EXTRACT:

┌──

Re: Distributed querying on the semantic web from Phil Dawes on 2004-04-20 (www-rdf-interest@w3.org from April 2004)

From: Phil Dawes <pdawes@users.sourceforge.net>
Date: Tue, 20 Apr 2004 18:19:28 +0100
To: "Peter F. Patel-Schneider" <pfps@research.bell-labs.com>
Cc: www-rdf-interest@w3.org
Message-ID: <16517.23456.240165.31082@gargle.gargle.HOWL>
Peter F. Patel-Schneider writes:
 > 
 > > Unfortunately, most of the RDF I consume doesn't contain this
 > > contextual linkage information (or even appear in well formed
 > > documents). Take RSS1.0 feeds for example: If there's a term I don't
 > > know about, the RSS feed doesn't contain enough context information
 > > for my SW agent to get me a description of that term.
 > 
 > Yes, this is a definite problem with some sources - they use terms
 > without providing information about their meaning.  Such sources are
 > broken and, in my view, violate the vision of the Semantic Web.
 > 
 > How, then, to do something useful in these situations?  A scheme that
 > goes to a standard location (namely the document accessible from the
 > URI of the URI reference) is probably no worse than any other.
 > However, it should always be in mind that this scheme incorporates a
 > leap of faith: faith that the standard document has information about
 > the term; faith that the standard document has usefully-complete
 > information about the term; faith that the document using the term is
 > using it in a way compatible with the information in the standard
 > document.  Each of these can leaps of faith can be counter to reality
 > and, worse, they can be counter to reality in undetectable ways.

└──

WORK TO DO:
[a] Answer these questions about the mailing-list message on distributed querying, each on its own line:
(i) What kind of feeds does the message give as an example of RDF lacking contextual linkage information?
(ii) What standard location does the suggested scheme go to for information about a term?
(iii) On what date was the message sent?
[b] Rewrite the part of the mailing-list message on distributed querying that opens with the words containing "Re: Distributed querying" and closes with "of that term.", putting "Semantic Web agent" in place of "SW agent".
[c] Continue the mailing-list message on distributed querying on the semantic web from the point where it stops.

STORED ROWS:
┌──

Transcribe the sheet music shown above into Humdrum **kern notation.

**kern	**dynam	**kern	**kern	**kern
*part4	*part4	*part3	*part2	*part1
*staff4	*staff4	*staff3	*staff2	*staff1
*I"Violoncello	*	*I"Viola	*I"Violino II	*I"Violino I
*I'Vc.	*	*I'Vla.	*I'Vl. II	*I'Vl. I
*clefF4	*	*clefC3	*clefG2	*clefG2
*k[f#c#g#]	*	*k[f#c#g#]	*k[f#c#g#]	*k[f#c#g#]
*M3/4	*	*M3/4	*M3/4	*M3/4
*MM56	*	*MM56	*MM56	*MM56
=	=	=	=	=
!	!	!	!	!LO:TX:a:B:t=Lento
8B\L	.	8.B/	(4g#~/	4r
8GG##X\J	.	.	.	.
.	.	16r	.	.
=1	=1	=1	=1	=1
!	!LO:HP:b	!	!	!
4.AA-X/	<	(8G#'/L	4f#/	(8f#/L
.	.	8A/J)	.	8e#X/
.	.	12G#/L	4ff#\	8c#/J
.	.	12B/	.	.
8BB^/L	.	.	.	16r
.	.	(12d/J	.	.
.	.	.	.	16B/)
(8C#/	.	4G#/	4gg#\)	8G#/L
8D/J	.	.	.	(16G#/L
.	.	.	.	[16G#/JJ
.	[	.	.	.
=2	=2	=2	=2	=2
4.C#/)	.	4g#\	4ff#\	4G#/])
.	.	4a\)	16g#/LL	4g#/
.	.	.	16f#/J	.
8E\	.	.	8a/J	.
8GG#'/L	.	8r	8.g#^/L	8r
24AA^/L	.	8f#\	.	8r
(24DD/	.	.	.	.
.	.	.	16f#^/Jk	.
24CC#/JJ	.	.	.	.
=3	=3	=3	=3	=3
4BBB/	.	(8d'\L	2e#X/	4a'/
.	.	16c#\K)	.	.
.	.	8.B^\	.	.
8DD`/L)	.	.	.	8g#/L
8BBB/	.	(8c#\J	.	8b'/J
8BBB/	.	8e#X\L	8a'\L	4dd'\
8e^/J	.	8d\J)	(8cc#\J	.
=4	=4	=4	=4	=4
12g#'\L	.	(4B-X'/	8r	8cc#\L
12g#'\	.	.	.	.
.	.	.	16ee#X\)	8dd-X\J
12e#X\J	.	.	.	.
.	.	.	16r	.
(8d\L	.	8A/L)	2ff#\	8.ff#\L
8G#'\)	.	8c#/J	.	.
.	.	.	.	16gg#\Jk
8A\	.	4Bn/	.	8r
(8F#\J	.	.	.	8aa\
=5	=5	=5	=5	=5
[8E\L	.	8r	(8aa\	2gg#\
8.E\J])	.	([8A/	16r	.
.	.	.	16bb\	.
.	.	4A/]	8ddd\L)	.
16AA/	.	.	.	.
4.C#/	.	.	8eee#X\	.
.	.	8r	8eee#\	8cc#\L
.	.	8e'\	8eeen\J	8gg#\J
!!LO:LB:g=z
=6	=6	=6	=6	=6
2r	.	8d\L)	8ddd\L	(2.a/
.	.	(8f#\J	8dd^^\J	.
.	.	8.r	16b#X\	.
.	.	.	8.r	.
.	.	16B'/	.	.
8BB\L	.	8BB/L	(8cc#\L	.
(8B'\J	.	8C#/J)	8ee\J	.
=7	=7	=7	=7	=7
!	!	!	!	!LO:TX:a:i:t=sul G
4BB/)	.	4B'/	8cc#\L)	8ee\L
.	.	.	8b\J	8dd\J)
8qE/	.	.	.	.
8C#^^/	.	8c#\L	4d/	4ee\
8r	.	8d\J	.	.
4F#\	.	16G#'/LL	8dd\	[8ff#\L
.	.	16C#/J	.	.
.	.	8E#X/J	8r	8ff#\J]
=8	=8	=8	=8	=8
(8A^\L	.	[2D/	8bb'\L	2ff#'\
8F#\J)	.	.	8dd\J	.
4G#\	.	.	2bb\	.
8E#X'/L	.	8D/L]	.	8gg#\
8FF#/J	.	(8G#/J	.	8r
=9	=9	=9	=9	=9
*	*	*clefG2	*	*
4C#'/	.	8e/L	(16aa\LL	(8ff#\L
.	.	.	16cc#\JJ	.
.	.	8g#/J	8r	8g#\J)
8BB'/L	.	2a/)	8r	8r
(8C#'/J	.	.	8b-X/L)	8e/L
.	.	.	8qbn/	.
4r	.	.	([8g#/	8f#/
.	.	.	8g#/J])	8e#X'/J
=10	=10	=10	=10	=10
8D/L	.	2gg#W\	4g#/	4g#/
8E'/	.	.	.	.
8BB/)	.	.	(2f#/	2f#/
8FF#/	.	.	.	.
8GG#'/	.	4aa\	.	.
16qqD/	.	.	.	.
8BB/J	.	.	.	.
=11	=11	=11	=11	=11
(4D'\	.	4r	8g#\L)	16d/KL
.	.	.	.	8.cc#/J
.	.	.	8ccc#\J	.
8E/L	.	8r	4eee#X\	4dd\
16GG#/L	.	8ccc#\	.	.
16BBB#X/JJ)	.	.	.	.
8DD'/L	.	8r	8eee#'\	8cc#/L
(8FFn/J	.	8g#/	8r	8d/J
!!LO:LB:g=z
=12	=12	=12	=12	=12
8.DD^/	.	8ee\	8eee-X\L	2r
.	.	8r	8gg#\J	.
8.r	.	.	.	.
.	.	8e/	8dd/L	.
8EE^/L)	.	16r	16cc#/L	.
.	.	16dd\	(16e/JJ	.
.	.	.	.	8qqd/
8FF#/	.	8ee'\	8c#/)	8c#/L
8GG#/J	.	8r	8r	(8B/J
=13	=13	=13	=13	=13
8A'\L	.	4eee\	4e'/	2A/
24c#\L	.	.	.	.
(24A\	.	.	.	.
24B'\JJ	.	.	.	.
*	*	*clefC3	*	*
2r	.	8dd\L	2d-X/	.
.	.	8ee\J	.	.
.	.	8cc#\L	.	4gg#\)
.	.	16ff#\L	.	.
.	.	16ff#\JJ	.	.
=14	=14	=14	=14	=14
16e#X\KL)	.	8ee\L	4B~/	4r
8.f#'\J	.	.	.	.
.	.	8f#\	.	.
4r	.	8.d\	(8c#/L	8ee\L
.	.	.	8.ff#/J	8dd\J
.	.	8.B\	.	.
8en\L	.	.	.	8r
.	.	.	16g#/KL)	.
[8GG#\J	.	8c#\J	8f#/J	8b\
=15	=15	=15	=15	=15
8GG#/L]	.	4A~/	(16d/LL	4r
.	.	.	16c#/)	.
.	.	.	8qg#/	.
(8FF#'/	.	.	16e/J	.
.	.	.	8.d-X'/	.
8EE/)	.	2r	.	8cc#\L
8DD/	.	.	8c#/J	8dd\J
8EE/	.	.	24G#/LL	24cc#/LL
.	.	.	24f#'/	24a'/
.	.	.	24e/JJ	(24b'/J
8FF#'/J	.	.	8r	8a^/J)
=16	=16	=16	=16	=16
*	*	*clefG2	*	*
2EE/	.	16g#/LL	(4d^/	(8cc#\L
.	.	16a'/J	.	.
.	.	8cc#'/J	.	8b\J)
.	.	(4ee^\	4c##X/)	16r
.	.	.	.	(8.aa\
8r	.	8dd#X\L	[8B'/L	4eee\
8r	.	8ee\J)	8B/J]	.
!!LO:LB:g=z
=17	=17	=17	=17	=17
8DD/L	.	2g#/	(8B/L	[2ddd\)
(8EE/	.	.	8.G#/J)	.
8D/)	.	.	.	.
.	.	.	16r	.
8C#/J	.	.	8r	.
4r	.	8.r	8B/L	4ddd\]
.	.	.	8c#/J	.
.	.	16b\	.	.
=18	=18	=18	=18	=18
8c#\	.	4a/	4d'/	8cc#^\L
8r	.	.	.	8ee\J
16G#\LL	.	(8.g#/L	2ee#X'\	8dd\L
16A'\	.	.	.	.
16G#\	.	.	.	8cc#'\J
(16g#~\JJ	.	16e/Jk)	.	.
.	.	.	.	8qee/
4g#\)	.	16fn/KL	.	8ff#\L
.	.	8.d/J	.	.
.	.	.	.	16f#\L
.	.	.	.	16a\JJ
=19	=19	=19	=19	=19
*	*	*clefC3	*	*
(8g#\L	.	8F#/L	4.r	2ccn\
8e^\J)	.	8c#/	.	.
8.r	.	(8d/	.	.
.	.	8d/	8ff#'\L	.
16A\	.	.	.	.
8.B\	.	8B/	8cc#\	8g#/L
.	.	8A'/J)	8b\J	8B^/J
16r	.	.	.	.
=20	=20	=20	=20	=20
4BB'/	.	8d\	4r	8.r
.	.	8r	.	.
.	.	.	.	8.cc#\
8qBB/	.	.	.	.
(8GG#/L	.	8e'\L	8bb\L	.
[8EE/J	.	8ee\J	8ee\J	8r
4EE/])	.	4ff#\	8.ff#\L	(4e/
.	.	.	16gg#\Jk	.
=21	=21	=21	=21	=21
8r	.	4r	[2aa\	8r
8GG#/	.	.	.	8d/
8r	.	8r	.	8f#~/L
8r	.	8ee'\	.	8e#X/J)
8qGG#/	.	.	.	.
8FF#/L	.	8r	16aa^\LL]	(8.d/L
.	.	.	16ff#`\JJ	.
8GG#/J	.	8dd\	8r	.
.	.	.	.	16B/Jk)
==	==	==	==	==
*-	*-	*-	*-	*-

└──

RESULTS FOR EACH TASK:
[a]
(i) RSS1.0 feeds
(ii) The document accessible from the URI of the URI reference
(iii) Tue, 20 Apr 2004

[b]
Re: Distributed querying on the semantic web from Phil Dawes on 2004-04-20 (www-rdf-interest@w3.org from April 2004)

From: Phil Dawes <pdawes@users.sourceforge.net>
Date: Tue, 20 Apr 2004 18:19:28 +0100
To: "Peter F. Patel-Schneider" <pfps@research.bell-labs.com>
Cc: www-rdf-interest@w3.org
Message-ID: <16517.23456.240165.31082@gargle.gargle.HOWL>
Peter F. Patel-Schneider writes:
 > 
 > > Unfortunately, most of the RDF I consume doesn't contain this
 > > contextual linkage information (or even appear in well formed
 > > documents). Take RSS1.0 feeds for example: If there's a term I don't
 > > know about, the RSS feed doesn't contain enough context information
 > > for my Semantic Web agent to get me a description of that term.

[c]
 > 

All true. However the web shows us that people publishing information
do tend to go to some lengths to ensure that it is as accessible and
usable as possible. I suspect that if it becomes a convention that
agents go to the URI when they don't have any other information,
people will endeavour to put useful information there.


 > > I'd like a facility for doing this that doesn't rely on a centralised
 > > search-engine.
 > > 
 > > Ideally I'd also like a facility to search based on any URI: If
 > > somebody is selling Bicycles, I'd like my agent to be able to find
 > > other Bicycle sellers in order to compare prices etc..
 > 
 > But how do you expect your scheme to solve this problem?  It
 > (probably) won't find sellers of racing bicycles, whereas an IR
 > approach would (probably).  It (probably) won't find sellers of
 > personal non-motorized transportation devices, but neither would an IR
 > approach.  Moreover, to find such sellers, it places severe burdens on
 > information sources, both computational and legal.
 > 

I'm not familiar with IR in this context - is this a centralised
search service?

I would imagine a decentralised version could work like this:

The original source says:
<#superbike300> <rdf:type> <http://example.com/foo/Racingbike>

My agent dereferences 'http://example.com/foo/Racingbike' and the
representation returned gives information about racing bikes
(e.g. it's <rdfs:subClassOf> <bah:Bike>, <owl:equivalentClass>
<baz:RacingBike> etc...). It provides some links <rdfs:seeAlso> to
sources of racing bike instances, and maybe some metadata about those
sources (source has an http joseki interface etc..).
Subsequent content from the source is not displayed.